• [Verilen Metin]
Fındığı 3 liraya sattığını söylüyor değerli arkadaşlarım. İşte, o 3 liraya
satılan fındık kârcının eline geçiyor. Şu anda 4,700 lira fındık ve bu kârcı
bundan kâr etmektedir.
Yine, değerli arkadaşlarım, çok önemli bir konu var; bu ara, alan bazlı destek parası verilmektedir. Buna da şiddetle karşıyız
biz. Ürüne para verilir, alan bazı şeklinde bir kredi verilmez ve bu para da,
dikkat ederseniz, şerh olmadığı için her zaman haciz edilmekte, alan bazında
para alacak olan kişiler maalesef para alamamakta, büyük bir sıkıntı
içindedirler. Bu konuda kanun teklifi verdim bir sene önce, maalesef gündeme
gelmedi, şerh verilmesi için, haczedilmemesi için alan bazlı
verilen paraların.
Çok değerli arkadaşlarım, işte üreticinin korunması, daha iyi
verim alması, Türkiye’ye daha fazla para girdisi sağlanması için maalesef
hiçbir tedbir alınmamakta, 2 milyar dolar gelir sağlanan bir fındıktan şu anda
1 milyar 300-1 milyar 200 milyon dolar sağlanmaktadır. Bu da Türkiye'nin büyük
bir kaybıdır, üreticinin kaybıdır.
Tüm arkadaşlarımı ve bütün milletvekillerini saygıyla
selamlıyorum. (CHP sıralarından alkışlar)
BAŞKAN – Teşekkür ediyorum.
Önergeyi oylarınıza sunuyorum: Kabul edenler… Kabul etmeyenler…
Kabul edilmemiştir.
Diğer önergeyi okutuyorum:
Türkiye Büyük Millet Meclisi Başkanlığına
Görüşülmekte olan 606 sayılı Kanun Tasarısının 147. maddesinin son
cümlelerindeki “Kurulca” ibaresinden sonra gelmek üzere “çıkarılacak
yönetmelikle” ibaresinin eklenmesini arz ve teklif ederiz.
Mehmet
Şandır (Mersin) ve arkadaşları
BAŞKAN – Komisyon önergeye katılıyor mu?
PLAN VE BÜTÇE KOMİSYONU SÖZCÜSÜ HASAN FEHMİ KİNAY (Kütahya) –
Katılamıyoruz Sayın Başkanım.
BAŞKAN – Hükûmet?
BAYINDIRLIK VE İSKÂN BAKANI MUSTAFA DEMİR (Samsun) – Katılmıyoruz
Sayın Başkan.

• [Görev 1]
Yukarıdaki metni iki cümleyle özetleyiniz.
Metin ile girdiler birbirinden farklı kaynaklardan alınmıştır.

(Kaydedilmiş girdiler)
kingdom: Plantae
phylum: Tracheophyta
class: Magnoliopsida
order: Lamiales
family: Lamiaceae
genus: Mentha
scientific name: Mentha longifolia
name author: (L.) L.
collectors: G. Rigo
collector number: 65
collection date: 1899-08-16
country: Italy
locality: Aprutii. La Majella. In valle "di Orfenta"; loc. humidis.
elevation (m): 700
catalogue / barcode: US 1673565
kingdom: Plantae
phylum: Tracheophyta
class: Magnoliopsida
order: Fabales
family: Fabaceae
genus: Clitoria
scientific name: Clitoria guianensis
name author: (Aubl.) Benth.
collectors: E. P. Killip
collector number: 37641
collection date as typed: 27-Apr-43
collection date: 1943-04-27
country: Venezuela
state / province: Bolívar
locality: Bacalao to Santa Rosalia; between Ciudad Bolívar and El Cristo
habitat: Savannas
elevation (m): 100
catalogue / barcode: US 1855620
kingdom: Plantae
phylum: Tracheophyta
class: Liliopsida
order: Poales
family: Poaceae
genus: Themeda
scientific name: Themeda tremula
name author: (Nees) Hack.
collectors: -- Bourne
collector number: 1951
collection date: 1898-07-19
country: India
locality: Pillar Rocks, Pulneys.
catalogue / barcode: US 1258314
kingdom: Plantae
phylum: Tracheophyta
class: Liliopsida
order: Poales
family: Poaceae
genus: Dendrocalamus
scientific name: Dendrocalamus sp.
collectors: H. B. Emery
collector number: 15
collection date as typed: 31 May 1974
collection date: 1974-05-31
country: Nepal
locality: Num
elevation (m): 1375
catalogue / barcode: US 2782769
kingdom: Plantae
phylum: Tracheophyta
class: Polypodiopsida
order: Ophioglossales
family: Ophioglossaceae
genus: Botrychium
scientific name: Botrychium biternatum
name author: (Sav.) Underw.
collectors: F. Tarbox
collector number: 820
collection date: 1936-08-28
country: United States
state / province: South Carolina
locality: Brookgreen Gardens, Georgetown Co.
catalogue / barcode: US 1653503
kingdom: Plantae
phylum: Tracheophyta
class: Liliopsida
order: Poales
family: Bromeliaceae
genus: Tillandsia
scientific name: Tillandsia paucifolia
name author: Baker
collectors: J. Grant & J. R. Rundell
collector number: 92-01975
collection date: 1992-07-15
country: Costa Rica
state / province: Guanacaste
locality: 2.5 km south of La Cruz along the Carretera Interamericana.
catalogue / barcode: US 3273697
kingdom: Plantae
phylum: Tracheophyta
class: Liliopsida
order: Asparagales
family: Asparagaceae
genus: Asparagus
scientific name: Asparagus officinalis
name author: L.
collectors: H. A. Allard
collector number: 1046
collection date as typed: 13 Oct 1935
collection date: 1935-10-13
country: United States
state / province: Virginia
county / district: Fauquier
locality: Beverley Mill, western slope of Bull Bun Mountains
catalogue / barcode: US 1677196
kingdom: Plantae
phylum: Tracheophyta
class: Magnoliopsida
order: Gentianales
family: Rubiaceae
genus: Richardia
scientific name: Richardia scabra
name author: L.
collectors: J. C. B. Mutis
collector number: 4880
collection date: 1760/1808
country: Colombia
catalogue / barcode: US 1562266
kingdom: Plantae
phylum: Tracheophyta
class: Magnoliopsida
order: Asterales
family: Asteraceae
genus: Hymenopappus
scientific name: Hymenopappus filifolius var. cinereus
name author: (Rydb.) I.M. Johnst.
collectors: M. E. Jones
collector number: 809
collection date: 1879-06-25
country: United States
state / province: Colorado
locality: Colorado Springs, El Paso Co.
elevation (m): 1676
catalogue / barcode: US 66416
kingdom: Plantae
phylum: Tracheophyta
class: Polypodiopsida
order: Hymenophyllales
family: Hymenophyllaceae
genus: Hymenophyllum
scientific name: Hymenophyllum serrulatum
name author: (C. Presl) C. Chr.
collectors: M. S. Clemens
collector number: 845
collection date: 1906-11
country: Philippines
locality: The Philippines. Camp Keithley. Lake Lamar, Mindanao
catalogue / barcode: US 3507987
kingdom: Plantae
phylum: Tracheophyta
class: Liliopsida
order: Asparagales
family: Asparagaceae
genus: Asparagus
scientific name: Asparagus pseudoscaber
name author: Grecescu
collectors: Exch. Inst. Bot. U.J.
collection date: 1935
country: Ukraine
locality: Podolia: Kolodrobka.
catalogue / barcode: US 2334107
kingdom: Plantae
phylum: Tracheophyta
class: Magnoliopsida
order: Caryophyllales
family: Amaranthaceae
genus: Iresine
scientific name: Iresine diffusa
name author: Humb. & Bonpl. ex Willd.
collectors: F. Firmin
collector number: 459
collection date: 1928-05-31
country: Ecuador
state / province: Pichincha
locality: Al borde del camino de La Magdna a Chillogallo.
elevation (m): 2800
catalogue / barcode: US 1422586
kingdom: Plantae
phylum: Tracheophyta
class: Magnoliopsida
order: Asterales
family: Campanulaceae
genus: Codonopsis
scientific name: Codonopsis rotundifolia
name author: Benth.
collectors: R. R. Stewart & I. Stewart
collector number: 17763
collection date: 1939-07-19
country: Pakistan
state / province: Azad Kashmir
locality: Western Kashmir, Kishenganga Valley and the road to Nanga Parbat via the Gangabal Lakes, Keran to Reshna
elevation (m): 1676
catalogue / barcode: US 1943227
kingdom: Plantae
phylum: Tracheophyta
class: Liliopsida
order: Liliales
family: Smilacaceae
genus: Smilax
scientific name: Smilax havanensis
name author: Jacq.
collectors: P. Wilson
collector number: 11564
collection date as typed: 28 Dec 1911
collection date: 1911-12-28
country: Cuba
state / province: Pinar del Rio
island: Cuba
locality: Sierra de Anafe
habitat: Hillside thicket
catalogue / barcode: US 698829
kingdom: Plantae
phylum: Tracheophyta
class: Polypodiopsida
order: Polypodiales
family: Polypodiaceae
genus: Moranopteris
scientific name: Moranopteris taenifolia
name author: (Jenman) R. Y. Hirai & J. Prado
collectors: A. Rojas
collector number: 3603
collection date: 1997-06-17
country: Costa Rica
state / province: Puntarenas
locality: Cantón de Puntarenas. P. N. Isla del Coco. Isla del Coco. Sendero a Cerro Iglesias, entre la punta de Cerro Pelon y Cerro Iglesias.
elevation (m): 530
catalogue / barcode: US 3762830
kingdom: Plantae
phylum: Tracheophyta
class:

• [Görev 2]
Girdilerin başından "name author: (Sav.) Underw." ifadesini içeren satıra kadar, o satır da dahil olmak üzere, her yerde "kingdom" yerine "âlem" yazarak düzenleyiniz. Geri kalan her şeyi değiştirmeden yalnızca bu satırları veriniz.

• [Alıştırma Çıktısı 1]
Konuşmacı, 3 liraya satılan fındığın kârcının eline geçtiğini, alan bazlı destek parasına karşı olduklarını ve üreticinin korunması için hiçbir tedbir alınmadığını belirterek 2 milyar dolar gelir sağlanan fındıktan şu anda 1 milyar 200-300 milyon dolar sağlandığını söyler. Ardından önerge kabul edilmez; 606 sayılı Kanun Tasarısının 147. maddesine "çıkarılacak yönetmelikle" ibaresinin eklenmesini isteyen diğer önergeye ise Komisyon da Hükûmet de katılmaz.

• [Alıştırma Çıktısı 2]
âlem: Plantae
phylum: Tracheophyta
class: Magnoliopsida
order: Lamiales
family: Lamiaceae
genus: Mentha
scientific name: Mentha longifolia
name author: (L.) L.
collectors: G. Rigo
collector number: 65
collection date: 1899-08-16
country: Italy
locality: Aprutii. La Majella. In valle "di Orfenta"; loc. humidis.
elevation (m): 700
catalogue / barcode: US 1673565
âlem: Plantae
phylum: Tracheophyta
class: Magnoliopsida
order: Fabales
family: Fabaceae
genus: Clitoria
scientific name: Clitoria guianensis
name author: (Aubl.) Benth.
collectors: E. P. Killip
collector number: 37641
collection date as typed: 27-Apr-43
collection date: 1943-04-27
country: Venezuela
state / province: Bolívar
locality: Bacalao to Santa Rosalia; between Ciudad Bolívar and El Cristo
habitat: Savannas
elevation (m): 100
catalogue / barcode: US 1855620
âlem: Plantae
phylum: Tracheophyta
class: Liliopsida
order: Poales
family: Poaceae
genus: Themeda
scientific name: Themeda tremula
name author: (Nees) Hack.
collectors: -- Bourne
collector number: 1951
collection date: 1898-07-19
country: India
locality: Pillar Rocks, Pulneys.
catalogue / barcode: US 1258314
âlem: Plantae
phylum: Tracheophyta
class: Liliopsida
order: Poales
family: Poaceae
genus: Dendrocalamus
scientific name: Dendrocalamus sp.
collectors: H. B. Emery
collector number: 15
collection date as typed: 31 May 1974
collection date: 1974-05-31
country: Nepal
locality: Num
elevation (m): 1375
catalogue / barcode: US 2782769
âlem: Plantae
phylum: Tracheophyta
class: Polypodiopsida
order: Ophioglossales
family: Ophioglossaceae
genus: Botrychium
scientific name: Botrychium biternatum
name author: (Sav.) Underw.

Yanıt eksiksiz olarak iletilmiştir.